"There are no great men, only great challenges that ordinary men are forced by circumstances to meet"
- William F. Halsey-Admiral of the Fleet, United States Navy
William F. Halsey had always been called Bill. When a reporter, because of a typographical error, referred to him as "Bull" he liked it, and from then on it was his nickname.It was appropriate, though not because of his size. It was his attitude, his aggressiveness, his stubbornness. Once he set his mind on a course of action, he closed his eyes and charged ahead like a bull.
His motto was, "Hit hard. Hit fast. Hit often." This served him well, but his aggressiveness bit him in the ... well, you know where. It created a blemish on the impressive record of the U.S. Navy's "Fighting Sailor."
There's a lesson in Halsey's World War II exploits - specifically, one of his Task Forces' encounter with Typhoon Cobra - that anyone who ventures out onto the water would be wise to remember. As large and seaworthy as your vessel may be, there's always a wave or storm or immovable object that can make it appear quite a bit smaller and more vulnerable than you might first think. Beware of hubris.
Halsey became a legend in his time. As commander of the Navy's Aircraft Battle Force, he was returning from Wake Island after reinforcing the garrison with fighter planes Dec. 7, 1941, when Pearl Harbor was attacked. He arrived at Pearl Harbor the next day commanding the only effective major U.S. fighting ships in the Pacific. He immediately refueled and went hunting for the enemy. He also struck the Japanese with hit-and-run raids, the only offensive actions that were mounted by the United States in those darks days at the start of its involvement in the war. His carriers changed the paradigm for naval warfare in World War II.
Halsey's exploits also included commanding Task Force 16, penetrating to within 600 nautical miles of Japan and launching an attack with 16 Army Air Corps B-25 bombers. Until then, no Army bombers had ever flown from an aircraft carrier. Halsey also salvaged "Operation Shoestring," the invasion of Guadalcanal. He led the "island-hopping" strategy that resulted in the isolation of the impregnable island fortress of Rabaul, cutting off Japanese forces from their major supply base in the central South Pacific.
In June 1944, Halsey took command of the Third Fleet, arguably the most powerful force in the history of naval warfare. The Third Fleet was the fighting arm of the invasion of the Philippines. It was tasked with protecting the Seventh Fleet, which carried the troops and supplies for Gen. MacArthur's Philippine campaign.

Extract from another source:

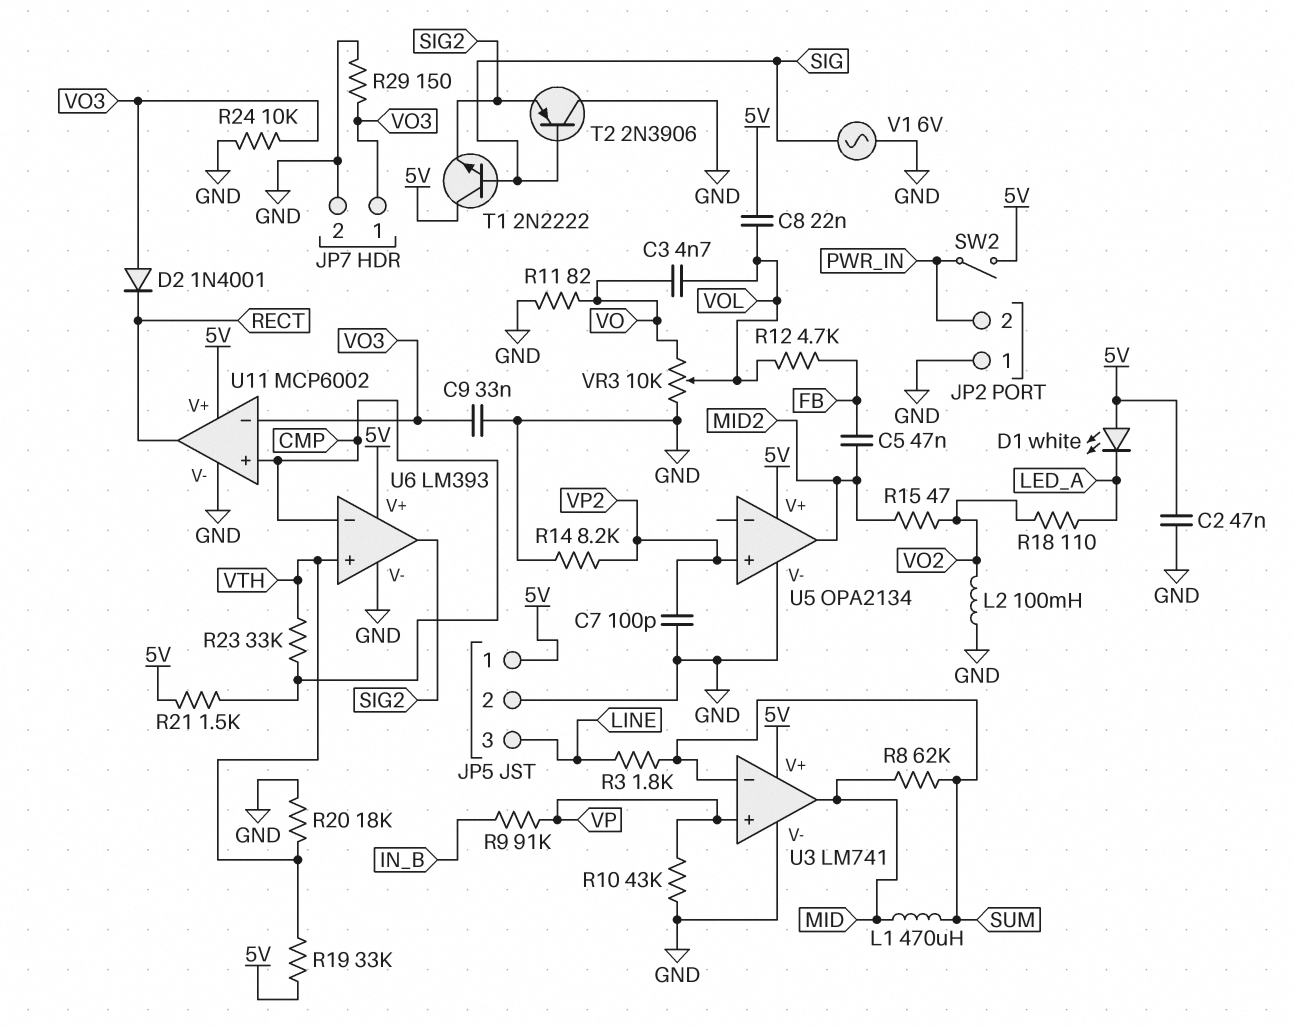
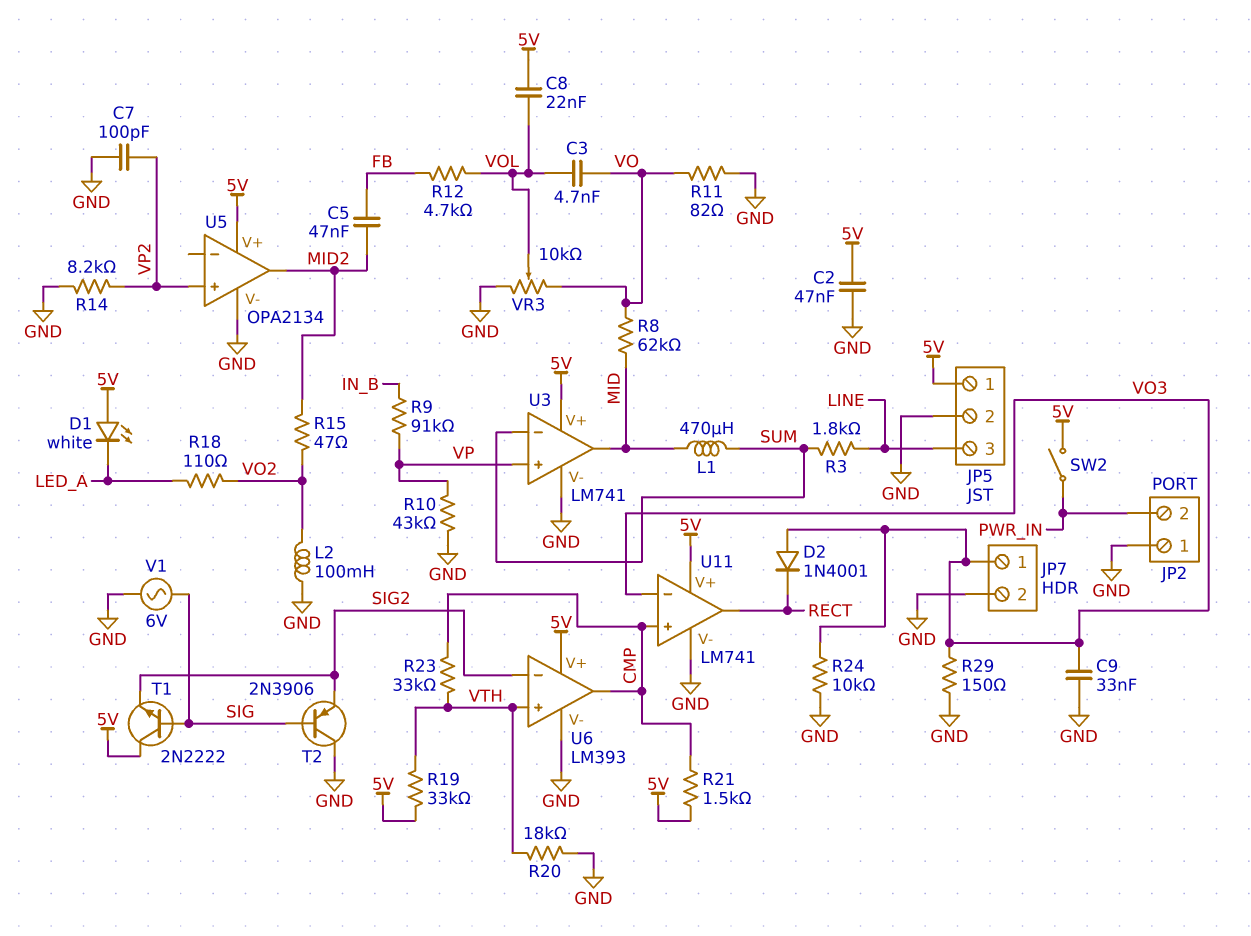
R8: 62k (MID, SUM) -> 62k (MID, VO)
U6 pin in-: CMP -> SIG2
U6 pin out: SIG2 -> CMP
U11: MCP6002 -> LM741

Halsey's aggressive nature, which had served so well, would blemish his reputation. On Dec. 17, 1944, Task Force 38, the most powerful segment of the Third Fleet, met Typhoon Cobra. Task Force 38 was impressive. In its complement were seven fleet carriers, six light carriers, eight battleships, 15 cruisers and about 50 destroyers.
The task force was operating against Japanese airbases in the Philippines when a typhoon was reported to be heading their way. The task force was in the process of refueling, especially the destroyers, some of which had exhausted 85 to 90 percent of their fuel. In addition, the older destroyers had added about 500 tons of additional armament and equipment and were top-heavy.
Typhoon Cobra's barometric pressure was down to 907 millibars, with winds of 120 knots, but Halsey refused to take his ships off station. Three destroyers sank, two after rolling 70 degrees and taking water down their smokestacks, flooding their engines. Two other destroyers survived by flooding their empty fuel tanks with seawater to increase stability. (There's a lesson here for all who have responsibility for their vessels.)
Aircraft carrier flight decks were damaged and 146 planes were either wrecked or washed overboard. On the carrier USS Monterey, planes broke loose on the hangar deck as the ship rolled 20 degrees, colliding with bulkheads and bursting into flame. They almost lost her. By Dec. 18, Typhoon Cobra was history, with 790 lives lost.
In June 1945, Halsey sailed the Third Fleet into another typhoon, with six lives lost. No ships were lost, although several were severely damaged; 75 aircraft were destroyed, and 70 were damaged.
I suppose some guys never learn. As powerful as the ships of his Third Fleet were, Halsey apparently forgot that the sea can be more powerful - no matter how big the vessel. For us, the pleasure boaters, remember the Breton Fisherman's Prayer: "Oh Lord, thy sea is so great and my boat so small." Also, remember this advice: Always keep weight in your boat low and out of the ends when off soundings. If you're in a hurricane or a severe low and the wind is shifting to the right and increasing, put the wind on your starboard bow and hustle outta there.